■ Exercise objective:
Beneath this task are records; tally the lines in them that contain "interface" and report only the number.

■ Excerpts from a dataset:
=== Begin Enclosure ===

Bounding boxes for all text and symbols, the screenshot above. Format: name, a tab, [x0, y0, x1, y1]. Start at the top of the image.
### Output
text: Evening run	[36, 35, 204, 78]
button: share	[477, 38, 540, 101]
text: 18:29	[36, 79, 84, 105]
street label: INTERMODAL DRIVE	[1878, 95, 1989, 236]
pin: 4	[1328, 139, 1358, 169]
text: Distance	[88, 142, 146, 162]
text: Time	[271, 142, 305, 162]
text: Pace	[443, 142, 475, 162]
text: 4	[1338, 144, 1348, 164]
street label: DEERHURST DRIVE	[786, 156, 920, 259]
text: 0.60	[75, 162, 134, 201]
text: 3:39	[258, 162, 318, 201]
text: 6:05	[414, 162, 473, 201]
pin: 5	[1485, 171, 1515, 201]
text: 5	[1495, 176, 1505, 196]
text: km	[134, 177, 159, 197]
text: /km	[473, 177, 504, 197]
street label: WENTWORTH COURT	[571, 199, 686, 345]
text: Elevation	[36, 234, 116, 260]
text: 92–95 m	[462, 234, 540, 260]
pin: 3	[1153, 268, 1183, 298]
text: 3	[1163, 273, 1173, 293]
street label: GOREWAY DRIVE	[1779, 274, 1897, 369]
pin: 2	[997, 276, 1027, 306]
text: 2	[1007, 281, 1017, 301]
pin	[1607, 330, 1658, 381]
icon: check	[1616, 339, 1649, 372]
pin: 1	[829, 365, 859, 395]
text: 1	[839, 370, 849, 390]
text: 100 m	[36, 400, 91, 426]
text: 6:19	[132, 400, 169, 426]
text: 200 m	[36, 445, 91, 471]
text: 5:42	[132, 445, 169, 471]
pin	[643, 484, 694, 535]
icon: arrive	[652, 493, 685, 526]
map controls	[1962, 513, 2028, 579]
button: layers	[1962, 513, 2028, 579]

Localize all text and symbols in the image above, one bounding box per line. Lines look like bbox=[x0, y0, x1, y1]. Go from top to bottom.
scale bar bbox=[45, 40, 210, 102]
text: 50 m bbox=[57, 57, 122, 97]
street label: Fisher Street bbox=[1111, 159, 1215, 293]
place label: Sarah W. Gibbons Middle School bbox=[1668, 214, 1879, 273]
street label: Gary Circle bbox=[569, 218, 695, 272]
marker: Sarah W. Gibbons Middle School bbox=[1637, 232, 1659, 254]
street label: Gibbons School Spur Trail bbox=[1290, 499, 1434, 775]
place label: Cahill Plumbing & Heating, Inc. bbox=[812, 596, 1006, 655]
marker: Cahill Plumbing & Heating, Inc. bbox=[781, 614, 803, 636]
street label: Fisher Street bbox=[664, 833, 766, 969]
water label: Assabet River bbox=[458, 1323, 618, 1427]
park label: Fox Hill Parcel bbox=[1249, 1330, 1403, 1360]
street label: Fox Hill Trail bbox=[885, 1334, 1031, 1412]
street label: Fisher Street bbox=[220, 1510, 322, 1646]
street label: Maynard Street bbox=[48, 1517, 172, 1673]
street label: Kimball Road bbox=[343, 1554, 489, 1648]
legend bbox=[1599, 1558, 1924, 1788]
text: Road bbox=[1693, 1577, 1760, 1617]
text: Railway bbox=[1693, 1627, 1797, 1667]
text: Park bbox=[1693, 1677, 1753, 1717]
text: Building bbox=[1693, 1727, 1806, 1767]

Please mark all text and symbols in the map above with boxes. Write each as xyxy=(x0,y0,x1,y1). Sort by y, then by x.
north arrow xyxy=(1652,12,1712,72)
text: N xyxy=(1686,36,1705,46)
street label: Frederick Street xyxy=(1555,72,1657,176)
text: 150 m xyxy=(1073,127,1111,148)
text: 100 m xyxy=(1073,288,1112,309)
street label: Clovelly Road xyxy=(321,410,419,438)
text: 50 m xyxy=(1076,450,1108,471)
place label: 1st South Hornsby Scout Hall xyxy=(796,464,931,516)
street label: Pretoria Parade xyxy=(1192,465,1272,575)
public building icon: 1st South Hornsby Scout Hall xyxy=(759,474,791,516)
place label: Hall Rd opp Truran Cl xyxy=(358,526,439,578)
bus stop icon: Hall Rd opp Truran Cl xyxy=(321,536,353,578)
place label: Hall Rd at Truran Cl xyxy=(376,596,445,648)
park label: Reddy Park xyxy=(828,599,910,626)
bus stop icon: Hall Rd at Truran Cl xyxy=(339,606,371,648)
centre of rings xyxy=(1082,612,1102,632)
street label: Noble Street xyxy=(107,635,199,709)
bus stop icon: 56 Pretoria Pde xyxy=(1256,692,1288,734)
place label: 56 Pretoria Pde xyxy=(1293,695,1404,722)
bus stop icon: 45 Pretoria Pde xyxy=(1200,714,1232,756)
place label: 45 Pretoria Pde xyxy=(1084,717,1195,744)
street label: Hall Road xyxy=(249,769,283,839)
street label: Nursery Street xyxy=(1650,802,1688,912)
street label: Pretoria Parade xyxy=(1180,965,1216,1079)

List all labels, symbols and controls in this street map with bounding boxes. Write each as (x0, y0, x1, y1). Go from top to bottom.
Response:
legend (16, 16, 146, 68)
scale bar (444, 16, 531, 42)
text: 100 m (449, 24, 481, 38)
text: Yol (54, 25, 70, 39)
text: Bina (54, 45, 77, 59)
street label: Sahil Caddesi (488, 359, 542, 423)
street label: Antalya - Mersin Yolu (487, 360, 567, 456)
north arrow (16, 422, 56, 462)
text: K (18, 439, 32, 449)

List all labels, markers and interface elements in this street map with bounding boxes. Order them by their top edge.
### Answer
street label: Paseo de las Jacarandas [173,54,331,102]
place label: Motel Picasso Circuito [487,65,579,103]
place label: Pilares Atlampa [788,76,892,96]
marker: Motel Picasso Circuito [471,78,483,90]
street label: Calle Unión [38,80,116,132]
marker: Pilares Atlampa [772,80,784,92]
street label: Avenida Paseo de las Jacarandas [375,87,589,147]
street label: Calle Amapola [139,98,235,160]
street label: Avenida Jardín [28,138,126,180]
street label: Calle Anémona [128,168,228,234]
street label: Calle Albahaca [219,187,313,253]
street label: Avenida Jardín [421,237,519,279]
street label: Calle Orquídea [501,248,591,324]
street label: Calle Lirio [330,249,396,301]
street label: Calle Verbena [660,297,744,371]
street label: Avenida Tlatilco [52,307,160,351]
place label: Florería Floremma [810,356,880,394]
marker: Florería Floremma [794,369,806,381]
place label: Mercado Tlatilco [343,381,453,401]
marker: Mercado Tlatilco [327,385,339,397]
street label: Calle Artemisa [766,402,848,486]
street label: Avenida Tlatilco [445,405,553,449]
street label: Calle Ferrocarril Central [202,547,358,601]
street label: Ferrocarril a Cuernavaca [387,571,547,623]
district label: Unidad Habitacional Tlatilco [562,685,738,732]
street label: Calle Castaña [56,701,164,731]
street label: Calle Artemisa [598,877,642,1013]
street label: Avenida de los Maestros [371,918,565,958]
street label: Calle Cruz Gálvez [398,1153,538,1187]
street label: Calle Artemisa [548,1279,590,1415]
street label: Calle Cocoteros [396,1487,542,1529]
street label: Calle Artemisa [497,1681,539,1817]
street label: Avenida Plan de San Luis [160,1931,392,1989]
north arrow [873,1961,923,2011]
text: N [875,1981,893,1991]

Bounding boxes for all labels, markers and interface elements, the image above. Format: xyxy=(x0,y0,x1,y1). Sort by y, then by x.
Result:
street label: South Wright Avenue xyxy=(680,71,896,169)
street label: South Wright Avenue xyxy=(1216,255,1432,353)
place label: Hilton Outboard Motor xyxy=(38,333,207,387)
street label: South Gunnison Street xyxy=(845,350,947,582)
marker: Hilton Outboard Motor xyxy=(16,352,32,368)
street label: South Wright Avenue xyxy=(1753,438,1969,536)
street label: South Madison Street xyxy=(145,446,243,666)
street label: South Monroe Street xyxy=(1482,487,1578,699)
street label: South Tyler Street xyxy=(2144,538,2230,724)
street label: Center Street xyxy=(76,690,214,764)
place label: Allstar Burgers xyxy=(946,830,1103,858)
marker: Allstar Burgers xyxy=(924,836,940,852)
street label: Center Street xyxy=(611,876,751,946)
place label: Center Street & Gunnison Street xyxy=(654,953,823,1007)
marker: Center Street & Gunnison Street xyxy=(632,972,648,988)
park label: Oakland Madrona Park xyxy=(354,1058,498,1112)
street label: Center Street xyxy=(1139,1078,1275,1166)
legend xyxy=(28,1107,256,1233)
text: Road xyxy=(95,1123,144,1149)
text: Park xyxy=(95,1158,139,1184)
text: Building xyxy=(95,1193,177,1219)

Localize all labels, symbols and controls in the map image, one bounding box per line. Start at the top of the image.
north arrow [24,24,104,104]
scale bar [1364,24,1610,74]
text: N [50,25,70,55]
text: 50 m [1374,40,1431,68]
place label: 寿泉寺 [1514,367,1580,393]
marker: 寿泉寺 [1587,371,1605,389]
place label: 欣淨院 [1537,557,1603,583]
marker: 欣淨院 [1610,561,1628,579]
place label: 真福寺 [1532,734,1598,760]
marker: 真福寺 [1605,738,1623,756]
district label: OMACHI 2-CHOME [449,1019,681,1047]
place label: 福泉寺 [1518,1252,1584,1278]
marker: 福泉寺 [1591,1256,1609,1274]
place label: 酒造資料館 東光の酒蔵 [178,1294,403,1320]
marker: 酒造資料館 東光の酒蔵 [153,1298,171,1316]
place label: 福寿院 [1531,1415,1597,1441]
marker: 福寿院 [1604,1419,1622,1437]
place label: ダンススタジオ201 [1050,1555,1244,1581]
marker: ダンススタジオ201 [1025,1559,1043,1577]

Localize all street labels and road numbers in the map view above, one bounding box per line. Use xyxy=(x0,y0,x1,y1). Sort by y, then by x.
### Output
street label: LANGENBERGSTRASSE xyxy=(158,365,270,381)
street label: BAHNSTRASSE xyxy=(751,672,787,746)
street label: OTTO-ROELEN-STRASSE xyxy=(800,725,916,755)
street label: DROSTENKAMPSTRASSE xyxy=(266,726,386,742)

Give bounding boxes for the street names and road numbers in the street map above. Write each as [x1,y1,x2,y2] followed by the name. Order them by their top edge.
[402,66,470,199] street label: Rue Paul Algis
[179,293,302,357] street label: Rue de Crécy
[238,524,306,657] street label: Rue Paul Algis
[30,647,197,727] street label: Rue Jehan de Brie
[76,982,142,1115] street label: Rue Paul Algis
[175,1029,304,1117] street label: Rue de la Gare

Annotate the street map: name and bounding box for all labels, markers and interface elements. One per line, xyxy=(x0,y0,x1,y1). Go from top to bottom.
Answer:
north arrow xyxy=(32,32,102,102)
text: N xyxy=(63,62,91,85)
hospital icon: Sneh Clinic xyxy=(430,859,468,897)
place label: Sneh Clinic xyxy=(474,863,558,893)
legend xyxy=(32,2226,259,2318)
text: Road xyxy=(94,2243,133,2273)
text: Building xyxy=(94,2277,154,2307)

=== End Enclosure ===

■ Solution:
3